A Vizinhaça do Tigre de Affonso UchoaOutra escolha eficaz de Uchoa é intercalar as cenas entre os personagens, pular de um para o outro sem esquematismos, para depois retomá-los. Esse processo ganha mais força ainda pela inserção de planos estáticos que registram com esmero e de maneira direta e documental recortes dos espaços e ambientes onde eles vivem – sejam fachadas de casas, interiores de residências e seus cômodos precários, construções em ruínas, muros, ruas desertas, personagens anônimos que habitam na vizinhança, planos abertos do bairro tanto durante o dia quanto a noite. A cadência na evolução do filme, sua montagem, é calcada no ritmo natural da rotina e da vida dos personagens, desse microcosmo da periferia brasileira. É um filme de observação minuciosa, de detalhamento dos tipos, ambientes, ações e de um desenrolar próprio do tempo em função das realidades subjetivas retratadas. Não existe um plano descuidado no filme. Todas as construções de quadro são precisas, tanto quanto os posicionamento e movimentos de câmera, os cortes, as modulações da luz na direção de fotografia e a duração dos planos e o que se desenrola no interior do quadro. Uchoa tem total domínio do filme, desde a forma até a evolução discursiva e narrativa.

Voltando a questão do afeto, da procura pela empatia e a identificação no outro, é importante ressaltar novamente como Affonso Uchoa desenvolve isso com uma integridade tocante e uma naturalidade orgânica de encenação, uma cumplicidade total com seus personagens e com o meio que registra. As cenas em que os jovens conversam, brincam como se estivessem brigando ou duelando, se imaginam como criminosos que enfrentam o sistema bem como os momentos em que dão apoio um ao outro, muitas vezes apenas por estarem lado a lado, compartilhando os momentos vividos e ainda em diversas cenas belas e singelas, como duas sequências que envolvem Juninho. Na primeira (a cena que abre o filme) ele lê uma carta que acabou de escrever para um amigo preso (em que busca consolá-lo, aconselhando e a dando força motivacional para o jovem preso), na segunda ele pinta as unhas da mãe com carinho e ternura para que ela fique bonita para ir a um culto religioso.

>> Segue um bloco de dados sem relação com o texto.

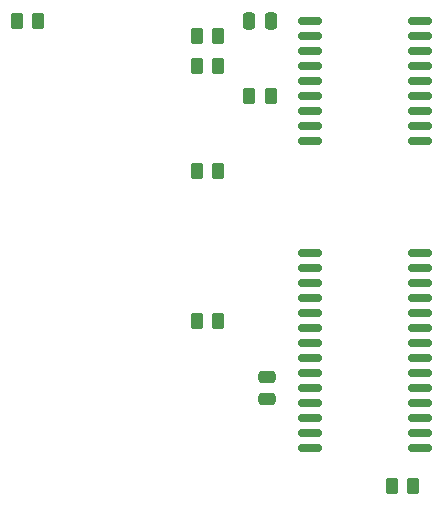
<source format=gbr>
%TF.GenerationSoftware,KiCad,Pcbnew,(6.0.0)*%
%TF.CreationDate,2022-02-22T05:40:17+01:00*%
%TF.ProjectId,Programmer,50726f67-7261-46d6-9d65-722e6b696361,rev?*%
%TF.SameCoordinates,Original*%
%TF.FileFunction,Paste,Top*%
%TF.FilePolarity,Positive*%
%FSLAX46Y46*%
G04 Gerber Fmt 4.6, Leading zero omitted, Abs format (unit mm)*
G04 Created by KiCad (PCBNEW (6.0.0)) date 2022-02-22 05:40:17*
%MOMM*%
%LPD*%
G01*
G04 APERTURE LIST*
G04 Aperture macros list*
%AMRoundRect*
0 Rectangle with rounded corners*
0 $1 Rounding radius*
0 $2 $3 $4 $5 $6 $7 $8 $9 X,Y pos of 4 corners*
0 Add a 4 corners polygon primitive as box body*
4,1,4,$2,$3,$4,$5,$6,$7,$8,$9,$2,$3,0*
0 Add four circle primitives for the rounded corners*
1,1,$1+$1,$2,$3*
1,1,$1+$1,$4,$5*
1,1,$1+$1,$6,$7*
1,1,$1+$1,$8,$9*
0 Add four rect primitives between the rounded corners*
20,1,$1+$1,$2,$3,$4,$5,0*
20,1,$1+$1,$4,$5,$6,$7,0*
20,1,$1+$1,$6,$7,$8,$9,0*
20,1,$1+$1,$8,$9,$2,$3,0*%
G04 Aperture macros list end*
%ADD10RoundRect,0.250000X-0.262500X-0.450000X0.262500X-0.450000X0.262500X0.450000X-0.262500X0.450000X0*%
%ADD11RoundRect,0.150000X-0.875000X-0.150000X0.875000X-0.150000X0.875000X0.150000X-0.875000X0.150000X0*%
%ADD12RoundRect,0.250000X0.250000X0.475000X-0.250000X0.475000X-0.250000X-0.475000X0.250000X-0.475000X0*%
%ADD13RoundRect,0.250000X0.475000X-0.250000X0.475000X0.250000X-0.475000X0.250000X-0.475000X-0.250000X0*%
G04 APERTURE END LIST*
D10*
%TO.C,R5*%
X79732500Y-71120000D03*
X81557500Y-71120000D03*
%TD*%
D11*
%TO.C,U2*%
X104570000Y-90805000D03*
X104570000Y-92075000D03*
X104570000Y-93345000D03*
X104570000Y-94615000D03*
X104570000Y-95885000D03*
X104570000Y-97155000D03*
X104570000Y-98425000D03*
X104570000Y-99695000D03*
X104570000Y-100965000D03*
X104570000Y-102235000D03*
X104570000Y-103505000D03*
X104570000Y-104775000D03*
X104570000Y-106045000D03*
X104570000Y-107315000D03*
X113870000Y-107315000D03*
X113870000Y-106045000D03*
X113870000Y-104775000D03*
X113870000Y-103505000D03*
X113870000Y-102235000D03*
X113870000Y-100965000D03*
X113870000Y-99695000D03*
X113870000Y-98425000D03*
X113870000Y-97155000D03*
X113870000Y-95885000D03*
X113870000Y-94615000D03*
X113870000Y-93345000D03*
X113870000Y-92075000D03*
X113870000Y-90805000D03*
%TD*%
D12*
%TO.C,C1*%
X101280000Y-71120000D03*
X99380000Y-71120000D03*
%TD*%
D13*
%TO.C,C2*%
X100965000Y-103185000D03*
X100965000Y-101285000D03*
%TD*%
D10*
%TO.C,R3*%
X94972500Y-72390000D03*
X96797500Y-72390000D03*
%TD*%
%TO.C,R4*%
X94972500Y-74930000D03*
X96797500Y-74930000D03*
%TD*%
%TO.C,R6*%
X99417500Y-77470000D03*
X101242500Y-77470000D03*
%TD*%
%TO.C,R7*%
X111482500Y-110490000D03*
X113307500Y-110490000D03*
%TD*%
%TO.C,R2*%
X94972500Y-96520000D03*
X96797500Y-96520000D03*
%TD*%
D11*
%TO.C,U3*%
X104570000Y-71120000D03*
X104570000Y-72390000D03*
X104570000Y-73660000D03*
X104570000Y-74930000D03*
X104570000Y-76200000D03*
X104570000Y-77470000D03*
X104570000Y-78740000D03*
X104570000Y-80010000D03*
X104570000Y-81280000D03*
X113870000Y-81280000D03*
X113870000Y-80010000D03*
X113870000Y-78740000D03*
X113870000Y-77470000D03*
X113870000Y-76200000D03*
X113870000Y-74930000D03*
X113870000Y-73660000D03*
X113870000Y-72390000D03*
X113870000Y-71120000D03*
%TD*%
D10*
%TO.C,R1*%
X94972500Y-83820000D03*
X96797500Y-83820000D03*
%TD*%
M02*

</source>
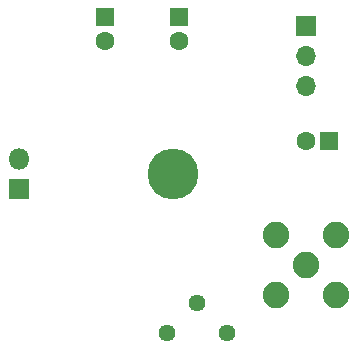
<source format=gbr>
%TF.GenerationSoftware,KiCad,Pcbnew,5.1.10-88a1d61d58~90~ubuntu20.04.1*%
%TF.CreationDate,2021-10-29T09:56:54+11:00*%
%TF.ProjectId,simple-photodetector,73696d70-6c65-42d7-9068-6f746f646574,rev?*%
%TF.SameCoordinates,Original*%
%TF.FileFunction,Soldermask,Bot*%
%TF.FilePolarity,Negative*%
%FSLAX46Y46*%
G04 Gerber Fmt 4.6, Leading zero omitted, Abs format (unit mm)*
G04 Created by KiCad (PCBNEW 5.1.10-88a1d61d58~90~ubuntu20.04.1) date 2021-10-29 09:56:54*
%MOMM*%
%LPD*%
G01*
G04 APERTURE LIST*
%ADD10C,4.300000*%
%ADD11C,1.440000*%
%ADD12R,1.600000X1.600000*%
%ADD13C,1.600000*%
%ADD14R,1.700000X1.700000*%
%ADD15O,1.700000X1.700000*%
%ADD16C,2.250000*%
%ADD17R,1.800000X1.800000*%
%ADD18O,1.800000X1.800000*%
G04 APERTURE END LIST*
D10*
%TO.C,REF\u002A\u002A*%
X136500000Y-69000000D03*
%TD*%
D11*
%TO.C,RV1*%
X141080000Y-82500000D03*
X138540000Y-79960000D03*
X136000000Y-82500000D03*
%TD*%
D12*
%TO.C,C1*%
X130750000Y-55750000D03*
D13*
X130750000Y-57750000D03*
%TD*%
%TO.C,C2*%
X147750000Y-66250000D03*
D12*
X149750000Y-66250000D03*
%TD*%
%TO.C,C3*%
X137000000Y-55750000D03*
D13*
X137000000Y-57750000D03*
%TD*%
D14*
%TO.C,J1*%
X147750000Y-56500000D03*
D15*
X147750000Y-59040000D03*
X147750000Y-61580000D03*
%TD*%
D16*
%TO.C,J2*%
X145210000Y-74210000D03*
X150290000Y-74210000D03*
X150290000Y-79290000D03*
X145210000Y-79290000D03*
X147750000Y-76750000D03*
%TD*%
D17*
%TO.C,D3*%
X123500000Y-70290000D03*
D18*
X123500000Y-67750000D03*
%TD*%
M02*

</source>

Tudo no filme transborda o que de mais humano e autêntico esses personagens têm. ‘A Vizinhança do Tigre’ é um filme que marca um jeito novo, um frescor e um desejo imenso por novas potências do fazer cinema. Não só um dos melhores filmes brasileiros dos últimos anos, como um verdadeiro farol para novos cineastas e para o espectador. Potente e honesto demais. Filmaço.